**Exercise passage**.

BLUEBERRY-RUM COBBLER



Blueberry-Rum Cobbler image

You can use all blueberries for this or a mixture of fresh blueberries, strawberries and raspberries. This makes a wonderful dessert to serve to guests.

Provided by Kittencalrecipezazz

Categories     Dessert

Time 1h10m

Yield 8 serving(s)

Number Of Ingredients 13

6 cups fresh blueberries
3/4 cup sugar
1/3 cup cornstarch
1/4 cup rum
1 tablespoon orange zest
2 1/4 cups cake flour
1 tablespoon baking powder
2 teaspoons lime zest
1 teaspoon salt
1/4 cup sugar
1/4 cup cold vegetable shortening
1 cup half-and-half cream (or use full-fat milk)
2 tablespoons brown sugar

Steps:

  • Set oven to 375 degrees.
  • Butter an 8-inch baking dish.
  • If using fresh strawberries then slice in half.
  • Place all berries in a large bowl.
  • In a small bowl using a fork, stir the 3/4 cup sugar with cornstarch until well blended; add to the berries with the rum and orange peel; stir gently to coat.
  • Transfer the mixture into prepared baking dish and spread out evenly.

**Directions**.
- a) What oven temperature does the blueberry-rum cobbler recipe set?
- b) Transcribe the blueberry-rum cobbler recipe word for word, everything from "Blueberry-Rum Cobbler image" down to "Yield 8 serving(s)".

**Provided material**.

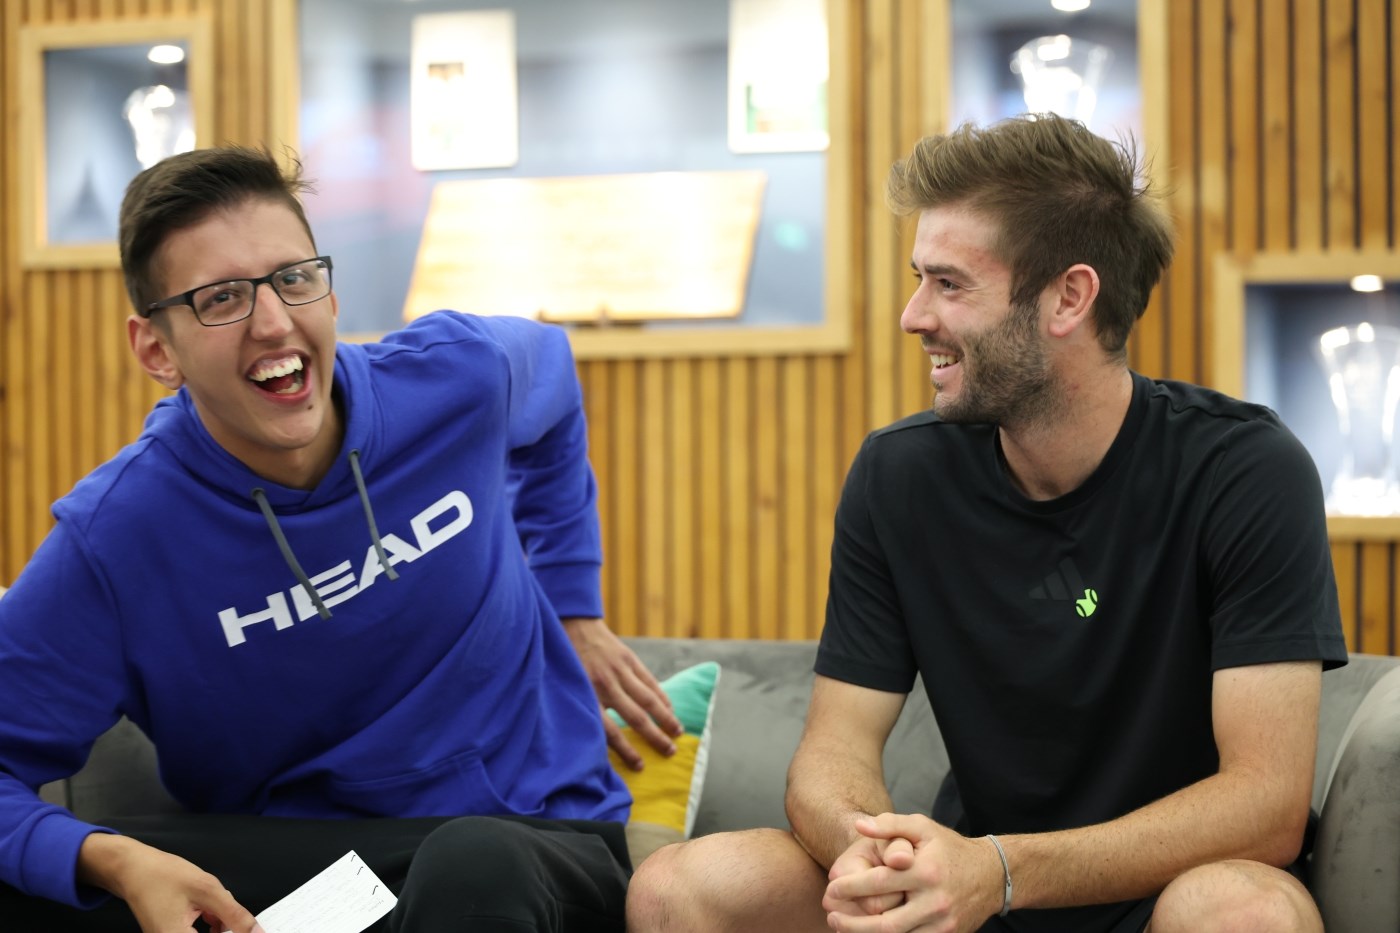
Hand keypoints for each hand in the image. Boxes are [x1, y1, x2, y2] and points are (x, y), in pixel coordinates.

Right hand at [77, 833, 261, 932]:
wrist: (133, 869)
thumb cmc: (164, 875)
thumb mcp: (207, 890)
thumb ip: (234, 914)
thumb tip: (256, 932)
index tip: (248, 930)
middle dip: (223, 927)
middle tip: (218, 910)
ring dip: (218, 925)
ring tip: (208, 907)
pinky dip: (208, 923)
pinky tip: (208, 911)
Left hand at [562, 617, 682, 768]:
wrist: (571, 624)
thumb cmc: (565, 663)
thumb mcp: (566, 689)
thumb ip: (581, 711)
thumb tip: (593, 741)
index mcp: (587, 696)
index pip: (610, 732)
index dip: (626, 751)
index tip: (640, 766)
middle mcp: (605, 685)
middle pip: (636, 718)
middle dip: (655, 738)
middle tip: (669, 753)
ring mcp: (619, 671)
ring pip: (648, 700)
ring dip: (666, 718)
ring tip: (678, 732)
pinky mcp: (628, 659)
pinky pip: (649, 681)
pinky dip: (662, 696)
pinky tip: (670, 708)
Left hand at [822, 814, 1001, 932]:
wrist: (991, 875)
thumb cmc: (949, 848)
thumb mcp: (922, 827)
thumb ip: (890, 824)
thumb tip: (860, 826)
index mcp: (925, 871)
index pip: (879, 882)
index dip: (851, 887)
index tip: (831, 887)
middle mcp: (934, 901)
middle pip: (885, 923)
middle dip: (853, 923)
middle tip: (831, 915)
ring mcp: (942, 923)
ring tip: (843, 928)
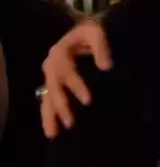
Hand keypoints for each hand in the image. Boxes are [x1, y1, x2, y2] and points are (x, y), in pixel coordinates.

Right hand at [41, 20, 111, 138]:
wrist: (85, 32)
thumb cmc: (92, 33)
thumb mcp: (97, 33)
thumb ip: (101, 47)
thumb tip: (106, 67)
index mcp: (60, 53)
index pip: (66, 71)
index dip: (75, 85)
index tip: (87, 100)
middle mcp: (52, 65)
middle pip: (53, 88)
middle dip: (62, 105)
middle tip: (71, 123)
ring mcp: (52, 76)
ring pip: (47, 97)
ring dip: (50, 115)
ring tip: (54, 134)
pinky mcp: (55, 84)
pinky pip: (48, 100)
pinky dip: (49, 115)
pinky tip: (53, 130)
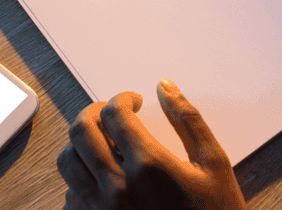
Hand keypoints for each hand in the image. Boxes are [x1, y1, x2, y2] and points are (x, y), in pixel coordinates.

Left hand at [58, 79, 246, 209]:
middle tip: (110, 113)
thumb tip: (165, 88)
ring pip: (68, 161)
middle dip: (94, 111)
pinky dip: (81, 179)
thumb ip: (188, 120)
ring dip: (82, 144)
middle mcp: (119, 187)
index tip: (133, 101)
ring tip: (103, 142)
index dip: (122, 98)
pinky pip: (70, 194)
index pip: (114, 113)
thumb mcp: (213, 163)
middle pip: (82, 131)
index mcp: (149, 165)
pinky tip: (104, 177)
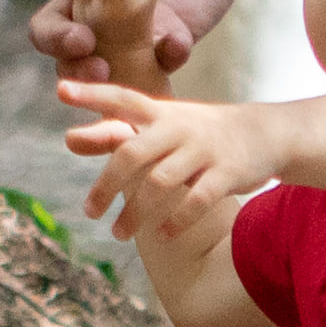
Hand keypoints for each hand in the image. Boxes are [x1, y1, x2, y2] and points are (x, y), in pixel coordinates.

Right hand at [37, 0, 178, 94]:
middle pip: (55, 29)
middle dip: (58, 42)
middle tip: (79, 41)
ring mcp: (129, 20)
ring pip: (95, 59)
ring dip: (91, 71)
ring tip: (102, 71)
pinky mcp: (169, 33)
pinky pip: (161, 56)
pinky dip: (166, 54)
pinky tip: (174, 43)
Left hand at [58, 76, 273, 259]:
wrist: (265, 133)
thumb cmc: (198, 132)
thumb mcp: (162, 125)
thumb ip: (116, 133)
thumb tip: (68, 139)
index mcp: (160, 113)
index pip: (122, 98)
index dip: (92, 94)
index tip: (60, 91)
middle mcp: (179, 127)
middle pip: (133, 153)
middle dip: (106, 184)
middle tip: (88, 212)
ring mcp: (204, 150)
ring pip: (160, 183)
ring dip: (135, 212)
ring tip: (117, 234)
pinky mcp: (227, 173)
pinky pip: (197, 200)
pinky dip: (177, 220)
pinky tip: (161, 235)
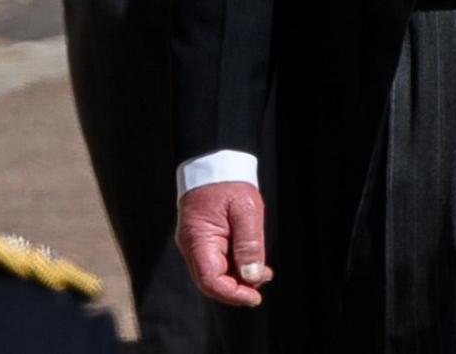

**Solutions**.
- a) 375 degrees.

- b)
Blueberry-Rum Cobbler image

You can use all blueberries for this or a mixture of fresh blueberries, strawberries and raspberries. This makes a wonderful dessert to serve to guests.

Provided by Kittencalrecipezazz

Categories     Dessert

Time 1h10m

Yield 8 serving(s)